待办任务:
请原样复写以包含“common name: Chinese scholartree”的那一行开头、以包含“scientific name: Taraxacum officinale”的那一行结尾的各行，首尾两行均须包括在内。

::: 本题数据

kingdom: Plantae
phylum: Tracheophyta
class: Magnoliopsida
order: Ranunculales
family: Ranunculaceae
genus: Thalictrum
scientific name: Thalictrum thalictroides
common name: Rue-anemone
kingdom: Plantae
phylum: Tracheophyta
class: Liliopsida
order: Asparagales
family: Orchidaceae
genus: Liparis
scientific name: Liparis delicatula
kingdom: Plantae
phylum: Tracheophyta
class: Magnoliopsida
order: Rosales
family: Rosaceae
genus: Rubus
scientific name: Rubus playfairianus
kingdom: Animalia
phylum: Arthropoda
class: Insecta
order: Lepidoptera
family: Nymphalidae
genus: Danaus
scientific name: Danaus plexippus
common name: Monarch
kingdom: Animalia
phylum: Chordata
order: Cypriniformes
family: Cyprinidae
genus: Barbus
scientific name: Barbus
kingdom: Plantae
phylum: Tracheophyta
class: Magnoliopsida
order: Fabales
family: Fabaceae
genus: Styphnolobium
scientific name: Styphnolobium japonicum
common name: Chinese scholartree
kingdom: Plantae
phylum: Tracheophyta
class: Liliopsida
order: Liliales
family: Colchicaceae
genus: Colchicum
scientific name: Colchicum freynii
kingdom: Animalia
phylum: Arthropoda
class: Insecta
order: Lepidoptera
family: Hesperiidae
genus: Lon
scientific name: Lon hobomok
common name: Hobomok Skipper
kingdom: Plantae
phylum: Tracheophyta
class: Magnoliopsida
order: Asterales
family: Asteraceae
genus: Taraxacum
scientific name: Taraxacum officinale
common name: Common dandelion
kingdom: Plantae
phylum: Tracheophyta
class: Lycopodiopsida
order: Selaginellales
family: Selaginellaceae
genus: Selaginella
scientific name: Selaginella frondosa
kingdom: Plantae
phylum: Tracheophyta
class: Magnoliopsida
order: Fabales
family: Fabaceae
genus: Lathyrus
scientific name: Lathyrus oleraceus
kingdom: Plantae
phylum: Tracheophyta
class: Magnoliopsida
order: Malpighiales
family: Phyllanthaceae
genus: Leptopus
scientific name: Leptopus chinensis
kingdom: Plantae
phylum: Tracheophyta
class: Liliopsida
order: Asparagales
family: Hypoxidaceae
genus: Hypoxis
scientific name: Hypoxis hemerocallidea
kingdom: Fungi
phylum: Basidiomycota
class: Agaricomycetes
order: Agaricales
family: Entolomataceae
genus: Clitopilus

::::::

最终结果:
common name: Chinese scholartree
kingdom: Plantae
phylum: Tracheophyta
class: Liliopsida
order: Liliales
family: Colchicaceae
genus: Colchicum
scientific name: Colchicum freynii
kingdom: Animalia
phylum: Arthropoda
class: Insecta
order: Lepidoptera
family: Hesperiidae
genus: Lon
scientific name: Lon hobomok
common name: Hobomok Skipper
kingdom: Plantae
phylum: Tracheophyta
class: Magnoliopsida
order: Asterales
family: Asteraceae
genus: Taraxacum
scientific name: Taraxacum officinale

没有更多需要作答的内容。